Coming out of a whirlwind year for the event streaming world, Tim Berglund sits down with Gwen Shapira (Engineering Leader, Confluent), Ben Stopford (Senior Director, Office of the CTO, Confluent), and Michael Noll (Principal Technologist, Office of the CTO, Confluent) to take a guess at what 2021 will bring.
The experts share what they believe will happen for analytics, frameworks, multi-cloud services, stream processing, and other topics important to the event streaming space. These Apache Kafka® related predictions include the future of the Kafka cluster partitions and removing restrictions that users have found in the past, such as too many variations and excessive concurrency as it relates to your number of partitions.
Ben also thinks that ZooKeeper will continue to maintain open source servers for highly reliable application distribution.
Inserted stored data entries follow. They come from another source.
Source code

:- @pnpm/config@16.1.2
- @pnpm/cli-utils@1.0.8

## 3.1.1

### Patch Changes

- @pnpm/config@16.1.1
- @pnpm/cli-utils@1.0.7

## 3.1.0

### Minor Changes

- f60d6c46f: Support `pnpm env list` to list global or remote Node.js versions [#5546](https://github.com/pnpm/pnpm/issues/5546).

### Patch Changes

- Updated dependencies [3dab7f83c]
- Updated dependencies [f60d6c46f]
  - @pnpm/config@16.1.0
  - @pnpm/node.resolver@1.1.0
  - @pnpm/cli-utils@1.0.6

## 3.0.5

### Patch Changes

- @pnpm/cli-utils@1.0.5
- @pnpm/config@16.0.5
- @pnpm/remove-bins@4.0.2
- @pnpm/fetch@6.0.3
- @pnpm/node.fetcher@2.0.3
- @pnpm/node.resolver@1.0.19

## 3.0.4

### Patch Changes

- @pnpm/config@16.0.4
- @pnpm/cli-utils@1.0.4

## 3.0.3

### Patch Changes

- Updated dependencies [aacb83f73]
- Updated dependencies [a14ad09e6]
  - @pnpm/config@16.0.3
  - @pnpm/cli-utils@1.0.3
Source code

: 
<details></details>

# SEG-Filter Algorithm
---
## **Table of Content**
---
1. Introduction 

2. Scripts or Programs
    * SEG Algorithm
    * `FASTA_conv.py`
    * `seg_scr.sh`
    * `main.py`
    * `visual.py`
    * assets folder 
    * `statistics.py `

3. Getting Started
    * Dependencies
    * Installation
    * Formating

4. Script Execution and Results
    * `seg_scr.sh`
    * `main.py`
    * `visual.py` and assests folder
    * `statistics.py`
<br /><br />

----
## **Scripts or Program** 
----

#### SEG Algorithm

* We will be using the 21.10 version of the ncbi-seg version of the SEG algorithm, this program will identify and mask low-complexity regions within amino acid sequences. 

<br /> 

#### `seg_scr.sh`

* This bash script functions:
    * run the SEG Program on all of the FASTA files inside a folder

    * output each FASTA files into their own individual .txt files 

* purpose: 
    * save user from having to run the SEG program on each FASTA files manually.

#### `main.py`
Kafka clusters will still be able to keep the most important data while growing in size at record speed with ZooKeeper, although it will no longer be required with KIP-500 removing ZooKeeper dependency. This upgrade allows Kafka and ZooKeeper to run independently in deployment while Kafka’s cluster capability will increase.
Michael expects a continued need for COVID-19 tracking as well as enhanced event streaming capabilities. Ben believes that scalable Tiered Storage for Kafka will increase productivity and benefit workloads. Gwen predicts that databases will become more conventional by the end of next year, leading to new data architectural design with the support of Kafka.